Саранцев умолк, уставился в землю возле себя.

«Так вот, значит, откуда эта цепочка тянется, — думал Плетнев. — Оказывается, и старый Саранцев одно из ее звеньев. Может, даже и не второстепенное, хотя и привык в тени держаться, голову в плечи убирать. Если только не придумывает все в оправдание своего темного прошлого».
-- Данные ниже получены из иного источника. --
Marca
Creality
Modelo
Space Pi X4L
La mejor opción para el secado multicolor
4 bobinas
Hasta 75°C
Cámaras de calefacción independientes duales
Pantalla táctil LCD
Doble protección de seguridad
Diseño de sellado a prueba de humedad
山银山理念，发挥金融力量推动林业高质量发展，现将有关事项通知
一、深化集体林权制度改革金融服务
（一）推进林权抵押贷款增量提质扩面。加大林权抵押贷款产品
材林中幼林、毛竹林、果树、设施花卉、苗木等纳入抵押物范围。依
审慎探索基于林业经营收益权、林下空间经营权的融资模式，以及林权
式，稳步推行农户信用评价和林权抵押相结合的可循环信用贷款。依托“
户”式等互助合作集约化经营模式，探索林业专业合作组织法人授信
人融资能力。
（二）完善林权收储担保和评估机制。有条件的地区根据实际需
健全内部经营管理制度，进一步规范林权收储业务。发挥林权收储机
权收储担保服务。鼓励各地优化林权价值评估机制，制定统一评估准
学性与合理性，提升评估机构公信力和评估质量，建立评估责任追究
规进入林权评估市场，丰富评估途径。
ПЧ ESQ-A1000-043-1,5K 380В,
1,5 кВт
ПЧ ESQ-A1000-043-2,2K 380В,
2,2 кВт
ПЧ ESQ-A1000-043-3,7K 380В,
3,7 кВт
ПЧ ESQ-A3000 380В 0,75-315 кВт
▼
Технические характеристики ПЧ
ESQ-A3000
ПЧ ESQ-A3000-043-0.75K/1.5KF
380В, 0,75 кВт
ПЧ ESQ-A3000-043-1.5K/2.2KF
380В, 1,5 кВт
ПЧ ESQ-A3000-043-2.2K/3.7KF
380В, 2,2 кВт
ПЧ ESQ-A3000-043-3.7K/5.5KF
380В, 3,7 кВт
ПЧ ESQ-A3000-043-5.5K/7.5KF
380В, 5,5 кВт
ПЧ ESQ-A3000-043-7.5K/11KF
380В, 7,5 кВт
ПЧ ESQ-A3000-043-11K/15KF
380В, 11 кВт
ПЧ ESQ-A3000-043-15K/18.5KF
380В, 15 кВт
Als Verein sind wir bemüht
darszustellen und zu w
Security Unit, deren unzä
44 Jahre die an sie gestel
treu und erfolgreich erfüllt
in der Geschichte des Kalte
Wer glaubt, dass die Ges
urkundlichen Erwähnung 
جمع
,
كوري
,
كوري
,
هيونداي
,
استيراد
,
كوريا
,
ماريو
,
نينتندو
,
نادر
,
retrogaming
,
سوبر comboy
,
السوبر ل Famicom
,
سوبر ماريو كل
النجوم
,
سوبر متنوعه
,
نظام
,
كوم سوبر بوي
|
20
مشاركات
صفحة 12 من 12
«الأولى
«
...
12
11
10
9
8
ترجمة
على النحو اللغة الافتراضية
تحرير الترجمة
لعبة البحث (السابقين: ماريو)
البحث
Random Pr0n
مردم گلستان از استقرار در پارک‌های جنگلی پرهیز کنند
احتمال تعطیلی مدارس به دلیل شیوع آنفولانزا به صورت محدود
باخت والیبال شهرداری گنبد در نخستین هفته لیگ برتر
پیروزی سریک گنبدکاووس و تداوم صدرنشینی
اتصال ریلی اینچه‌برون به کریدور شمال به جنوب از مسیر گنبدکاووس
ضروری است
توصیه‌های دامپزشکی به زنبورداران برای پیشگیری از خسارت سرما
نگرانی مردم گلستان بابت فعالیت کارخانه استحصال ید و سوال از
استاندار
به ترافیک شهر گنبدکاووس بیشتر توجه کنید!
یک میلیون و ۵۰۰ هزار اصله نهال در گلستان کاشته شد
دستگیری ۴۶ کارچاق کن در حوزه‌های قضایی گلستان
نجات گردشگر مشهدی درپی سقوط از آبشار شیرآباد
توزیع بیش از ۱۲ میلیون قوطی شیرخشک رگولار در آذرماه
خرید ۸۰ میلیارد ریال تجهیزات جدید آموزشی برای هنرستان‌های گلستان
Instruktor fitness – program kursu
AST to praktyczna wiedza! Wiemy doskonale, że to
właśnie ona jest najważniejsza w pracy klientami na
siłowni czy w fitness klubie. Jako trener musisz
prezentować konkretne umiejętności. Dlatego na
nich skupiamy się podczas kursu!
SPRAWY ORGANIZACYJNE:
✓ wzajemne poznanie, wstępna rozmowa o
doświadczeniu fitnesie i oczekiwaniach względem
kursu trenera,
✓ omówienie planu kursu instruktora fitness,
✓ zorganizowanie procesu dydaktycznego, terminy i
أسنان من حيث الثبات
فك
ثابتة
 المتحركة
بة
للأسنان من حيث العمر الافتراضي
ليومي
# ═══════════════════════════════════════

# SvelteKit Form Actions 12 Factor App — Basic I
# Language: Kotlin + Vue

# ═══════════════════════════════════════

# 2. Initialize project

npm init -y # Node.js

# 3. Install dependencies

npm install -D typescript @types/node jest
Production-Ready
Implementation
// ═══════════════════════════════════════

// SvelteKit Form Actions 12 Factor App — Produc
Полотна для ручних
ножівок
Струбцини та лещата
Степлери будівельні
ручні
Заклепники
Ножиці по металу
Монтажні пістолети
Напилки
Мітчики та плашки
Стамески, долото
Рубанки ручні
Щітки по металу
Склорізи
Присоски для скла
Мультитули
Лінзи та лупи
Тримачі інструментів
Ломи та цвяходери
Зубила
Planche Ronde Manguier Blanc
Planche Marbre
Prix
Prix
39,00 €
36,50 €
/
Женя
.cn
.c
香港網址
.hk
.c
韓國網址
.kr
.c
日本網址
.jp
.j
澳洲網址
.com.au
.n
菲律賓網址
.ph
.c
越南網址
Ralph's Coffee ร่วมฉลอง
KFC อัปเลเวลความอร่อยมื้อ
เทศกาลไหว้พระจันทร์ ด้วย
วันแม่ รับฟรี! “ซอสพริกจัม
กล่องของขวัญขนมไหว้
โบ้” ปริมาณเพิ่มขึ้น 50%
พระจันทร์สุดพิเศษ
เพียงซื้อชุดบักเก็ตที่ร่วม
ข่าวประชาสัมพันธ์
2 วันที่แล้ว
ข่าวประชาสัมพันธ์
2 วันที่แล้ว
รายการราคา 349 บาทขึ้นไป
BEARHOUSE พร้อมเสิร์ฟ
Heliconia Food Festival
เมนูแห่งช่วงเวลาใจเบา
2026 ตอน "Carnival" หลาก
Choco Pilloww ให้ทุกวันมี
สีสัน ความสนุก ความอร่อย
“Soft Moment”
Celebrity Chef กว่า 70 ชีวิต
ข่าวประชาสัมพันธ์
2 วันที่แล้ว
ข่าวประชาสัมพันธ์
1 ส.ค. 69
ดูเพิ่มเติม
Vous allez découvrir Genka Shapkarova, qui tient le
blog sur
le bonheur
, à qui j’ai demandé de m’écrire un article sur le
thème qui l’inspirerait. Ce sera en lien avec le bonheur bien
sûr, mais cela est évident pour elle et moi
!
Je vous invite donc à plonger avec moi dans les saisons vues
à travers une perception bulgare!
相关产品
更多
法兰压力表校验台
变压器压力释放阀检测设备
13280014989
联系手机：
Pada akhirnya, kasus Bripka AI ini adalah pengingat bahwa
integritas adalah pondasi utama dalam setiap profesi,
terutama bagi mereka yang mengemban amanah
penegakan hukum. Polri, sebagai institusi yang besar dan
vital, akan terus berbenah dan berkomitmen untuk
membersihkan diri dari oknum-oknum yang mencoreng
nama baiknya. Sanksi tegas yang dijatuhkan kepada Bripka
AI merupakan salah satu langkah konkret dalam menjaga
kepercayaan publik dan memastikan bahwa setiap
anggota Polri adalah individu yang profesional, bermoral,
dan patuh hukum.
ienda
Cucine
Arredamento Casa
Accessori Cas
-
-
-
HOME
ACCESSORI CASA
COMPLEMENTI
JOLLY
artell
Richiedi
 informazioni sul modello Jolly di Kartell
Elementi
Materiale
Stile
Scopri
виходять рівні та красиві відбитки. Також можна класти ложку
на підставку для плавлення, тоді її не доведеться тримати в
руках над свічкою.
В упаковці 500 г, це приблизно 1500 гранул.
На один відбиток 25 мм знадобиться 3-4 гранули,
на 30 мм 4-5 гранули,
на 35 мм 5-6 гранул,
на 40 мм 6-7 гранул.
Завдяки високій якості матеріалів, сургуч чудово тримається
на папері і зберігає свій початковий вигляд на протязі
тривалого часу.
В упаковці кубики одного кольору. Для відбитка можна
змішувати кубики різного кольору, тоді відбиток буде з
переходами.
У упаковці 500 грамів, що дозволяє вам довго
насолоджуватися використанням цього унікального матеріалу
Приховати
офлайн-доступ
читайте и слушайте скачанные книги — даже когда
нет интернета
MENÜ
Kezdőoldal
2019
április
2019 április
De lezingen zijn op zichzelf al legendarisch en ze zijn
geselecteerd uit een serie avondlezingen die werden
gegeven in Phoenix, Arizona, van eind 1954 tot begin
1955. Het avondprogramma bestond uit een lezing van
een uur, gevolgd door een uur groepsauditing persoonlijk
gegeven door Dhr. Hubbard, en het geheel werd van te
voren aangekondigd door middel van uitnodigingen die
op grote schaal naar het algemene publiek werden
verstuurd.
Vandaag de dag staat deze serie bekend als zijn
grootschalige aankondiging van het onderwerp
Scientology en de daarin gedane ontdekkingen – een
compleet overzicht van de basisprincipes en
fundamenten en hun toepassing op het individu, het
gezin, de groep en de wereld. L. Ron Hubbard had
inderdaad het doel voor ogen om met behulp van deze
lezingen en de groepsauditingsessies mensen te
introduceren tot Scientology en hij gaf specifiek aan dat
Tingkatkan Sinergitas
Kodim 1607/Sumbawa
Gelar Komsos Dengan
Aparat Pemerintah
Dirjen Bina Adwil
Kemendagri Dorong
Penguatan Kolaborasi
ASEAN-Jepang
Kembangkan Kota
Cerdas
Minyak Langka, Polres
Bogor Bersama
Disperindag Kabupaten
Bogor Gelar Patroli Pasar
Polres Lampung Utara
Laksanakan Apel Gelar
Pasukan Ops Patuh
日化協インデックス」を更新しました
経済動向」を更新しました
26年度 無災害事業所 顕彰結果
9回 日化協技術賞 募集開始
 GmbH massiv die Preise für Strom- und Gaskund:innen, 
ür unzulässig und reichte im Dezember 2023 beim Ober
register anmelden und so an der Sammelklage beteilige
— Я ей дорогу заступил, стал за плечи трясти, — продолжал свой рассказ Саранцев. — У нее голова из стороны в сторону мотается, губы чуть ли не до крови закусила и молчит. «Одумайся!» — кричу ей. А она вроде глухой. Тогда я ее по щеке ударил и дурой приблажной назвал. Сказал, что, ежели не повернет домой, я к оберсту пожалую и сам на фашистскую службу напрошусь. Она и бровью не повела. Я вперед ее до штаба добежал. Спасибо, оберст ихний на месте был. И переводчик при нем. Покуда она добрела, мне уже и повязку выдали — очень уж им помощник был ко времени. Я ее на руку нацепил, грудь колесом выгнул и говорю на Ларису: «А это сестра моя сводная. Ее прошу при мне оставить и при матери больной. А уж за порядок в станице я вам головой отвечу». Вот так и записался я в полицаи. Силой меня туда никто не гнал. — Саранцев криво усмехнулся. — Ну а дальше чего рассказывать? Дальше дело ясное. Станичники косились на меня, но языком трепать боялись — все ж таки я над ними начальством был. Лариса сперва меня за три улицы обходила, а когда я бабку Нимфодору от виселицы спас — она партизанам хлеб пекла, — ласковей стала, хотя на людях этого не показывала. Да мне на людях и не нужно было. Что было потом — пускай другие расскажут. Про то, как она меня нынешней весной точно ножиком полоснула. Предатель ты, говорит, а тебе еще наше государство пенсию платит… Любит она других поучать да осуждать. Вот и ее кто-то…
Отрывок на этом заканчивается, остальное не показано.